Altro scenario molto interessante è quello dell’assistenza ai pazienti in ospedale o nelle strutture cliniche private grazie all’impiego di assistenti virtuale, come Alexa, capaci di replicare il comportamento degli infermieri nei piccoli compiti come ricordare ai pazienti quando prendere i farmaci, contattare il personale medico oppure rispondere alle domande poste dal paziente stesso. In questo campo Accenture stima che l’impiego di assistenti virtuali nel settore infermieristico porterebbe ad un risparmio fino a 20 miliardi di dollari all’anno. Così come si potrebbe risparmiare nel settore amministrativo una volta che l’intelligenza artificiale sarà in grado di occuparsi delle scartoffie: Accenture pronostica un risparmio di 18 miliardi di dollari all’anno nel settore amministrativo.

Vostro onore 2.0, l’intelligenza artificiale nell’avvocatura

Se nella sanità l’intelligenza artificiale dovrà ancora migliorarsi, per ovvie ragioni, nella magistratura pare aver trovato già un riscontro più tangibile. Come riportato da Corriere Innovazione, l’intelligenza artificiale è ormai in grado persino di revisionare contratti ma non solo.

In un esperimento la società americana LawGeex ha contrapposto un algoritmo basato sull’intelligenza artificiale a 20 avvocati con decenni di esperienza in diritto societario, tutti impiegati in società come Goldman Sachs, Cisco, Alston & Bird e K&L Gates. La mission? Individuare nel minor tempo possibile, con un sufficiente livello di accuratezza, le possibili falle inserite in cinque contratti legali coperti da stringenti accordi di riservatezza (NDA), fondamentali nella maggior parte degli accordi commerciali tra aziende.

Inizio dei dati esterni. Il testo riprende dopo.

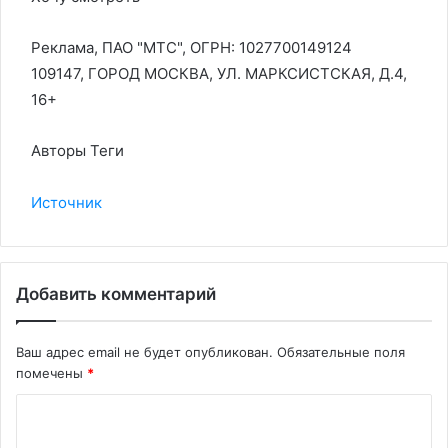
Реклама, ПАО "МТС", ОГРН: 1027700149124
109147, ГОРОД МОСКВА, УЛ. МАРКСИСТСКАЯ, Д.4,
16+
Авторы Теги
Источник
Добавить комментарий
Ваш адрес email не будет опубликован.
Обязательные поля
помечены
*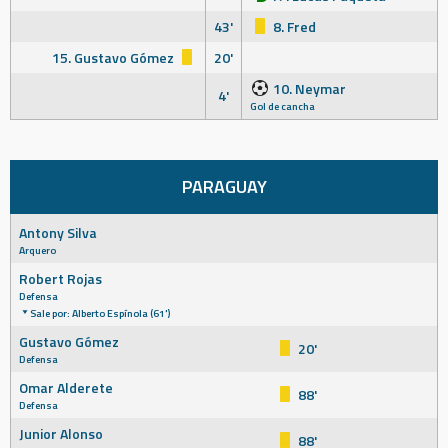
43'
8. Fred
15. Gustavo Gómez
20'
10. Neymar
4'
Gol de cancha
PARAGUAY
Antony Silva
Arquero
Robert Rojas
Defensa
Sale por: Alberto Espínola (61')
Gustavo Gómez
20'
Defensa
Omar Alderete
88'
Defensa
Junior Alonso
88'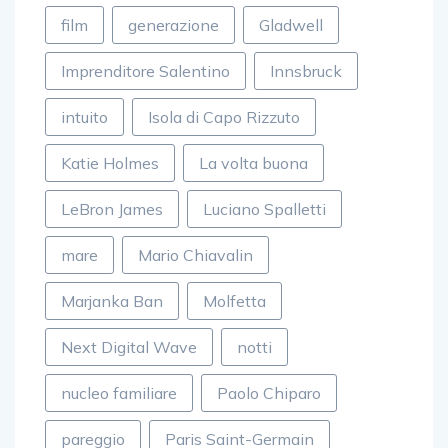
film
generazione
Gladwell
Imprenditore Salentino
Innsbruck
intuito
Isola di Capo Rizzuto
Katie Holmes
La volta buona
LeBron James
Luciano Spalletti
mare
Mario Chiavalin
Marjanka Ban
Molfetta
Next Digital Wave
notti
nucleo familiare
Paolo Chiparo
pareggio
Paris Saint-Germain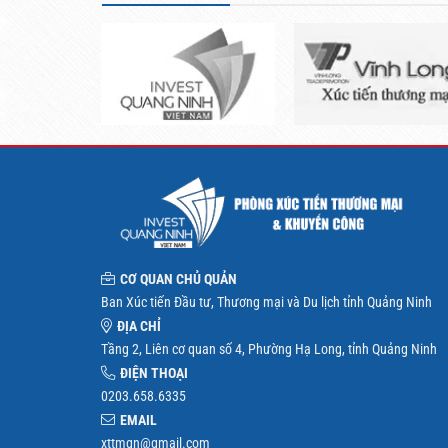
CƠ QUAN CHỦ QUẢN
Ban Xúc tiến Đầu tư, Thương mại và Du lịch tỉnh Quảng Ninh
ĐỊA CHỈ
Tầng 2, Liên cơ quan số 4, Phường Hạ Long, tỉnh Quảng Ninh
ĐIỆN THOẠI
0203.658.6335
EMAIL
xttmqn@gmail.com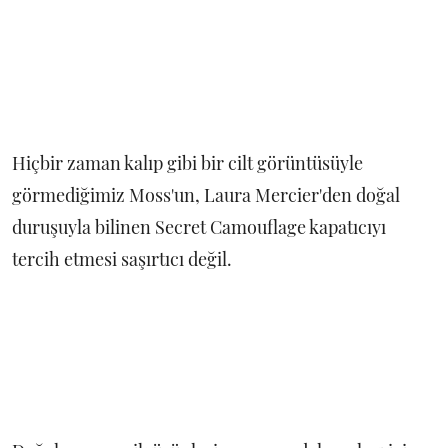
Hiçbir zaman kalıp gibi bir cilt görüntüsüyle
görmediğimiz Moss'un, Laura Mercier'den doğal
duruşuyla bilinen Secret Camouflage kapatıcıyı
tercih etmesi saşırtıcı değil.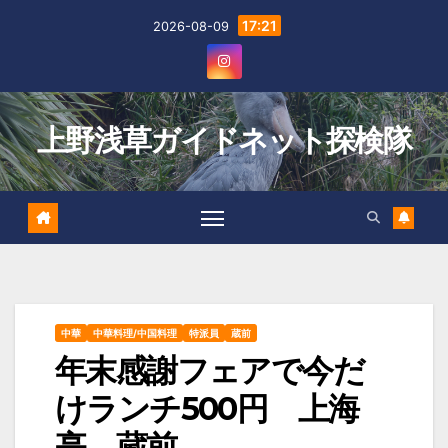
Skip
17:21
2026-08-09
to
content
上野浅草ガイドネット探検隊
中華
中華料理/中国料理
特派員
蔵前
年末感謝フェアで今だ
けランチ500円 上海
亭 蔵前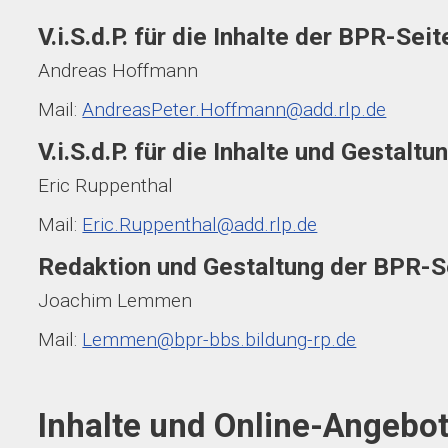
V.i.S.d.P. für die Inhalte der BPR-Seit
Andreas Hoffmann
Mail:
AndreasPeter.Hoffmann@add.rlp.de
V.i.S.d.P. für die Inhalte und Gestal
Eric Ruppenthal
Mail:
Eric.Ruppenthal@add.rlp.de
Redaktion und Gestaltung der BPR-S
Joachim Lemmen
Mail:
Lemmen@bpr-bbs.bildung-rp.de
Inhalte und Online-Angebo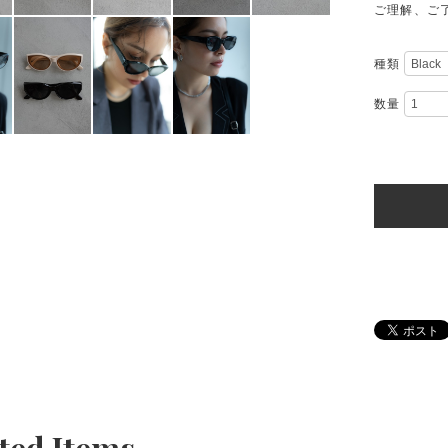
ご理解、ご
種類
数量
ted Items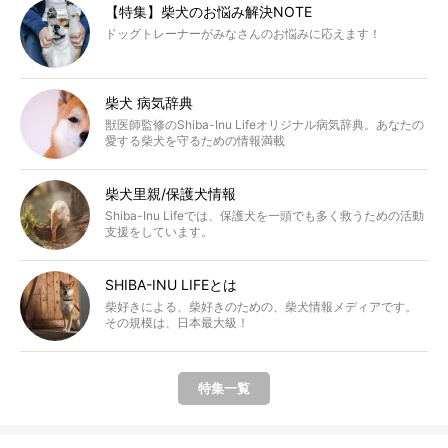
【特集】柴犬のお悩み解決NOTE
ドッグトレーナーがみなさんのお悩みに応えます！
柴犬 病気辞典
獣医師監修のShiba-Inu Lifeオリジナル病気辞典。あなたの
愛する柴犬を守るための情報満載
柴犬里親/保護犬情報
Shiba-Inu Lifeでは、保護犬を一頭でも多く救うための活動
支援をしています。
SHIBA-INU LIFEとは
柴好きによる、柴好きのための、柴犬情報メディアです。
その規模は、日本最大級！
特集一覧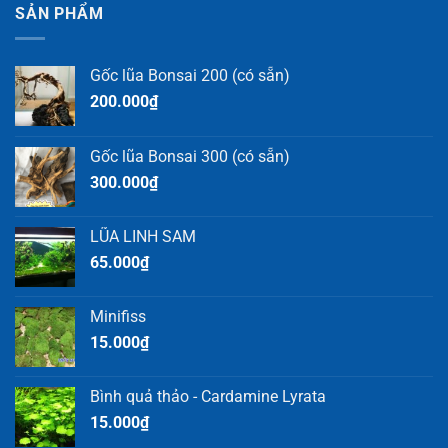
SẢN PHẨM
Gốc lũa Bonsai 200 (có sẵn)
200.000
₫
Gốc lũa Bonsai 300 (có sẵn)
300.000
₫
LŨA LINH SAM
65.000
₫
Minifiss
15.000
₫
Bình quả thảo - Cardamine Lyrata
15.000
₫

L’intelligenza ha vinto con un tasso di accuratezza del 94% medio superiore a quello degli avvocati pari invece all’85%. Accuratezza a parte l’AI ha vinto anche in termini di tempistica: 26 secondi, quelli impiegati dall’algoritmo per analizzare 5 contratti contro la media di 92 minuti degli avvocati in carne ed ossa (il più veloce ha impiegato 51 minuti, il più lento 156).

L’intelligenza artificiale, tuttavia, non va presa sottogamba. C’è bisogno che essa venga regolamentata prima di farle prendere piede in settori importanti quali quello sanitario, industriale o giuridico. Cosa accadrebbe per esempio se un’auto a guida autonoma (basata appunto sull’intelligenza artificiale come nel caso di Tesla) dovesse provocare un incidente con relativi danni a beni o persone? Su chi dovrebbe ricadere la responsabilità civile e penale? Si può condannare l’IA quale “soggetto” che ha provocato consapevolmente o incautamente un danno fisico? E i robot possono agire da testimone nell’ambito di un processo? C’è necessità di rispondere a queste domande prima di lasciare che l’intelligenza artificiale prenda piede.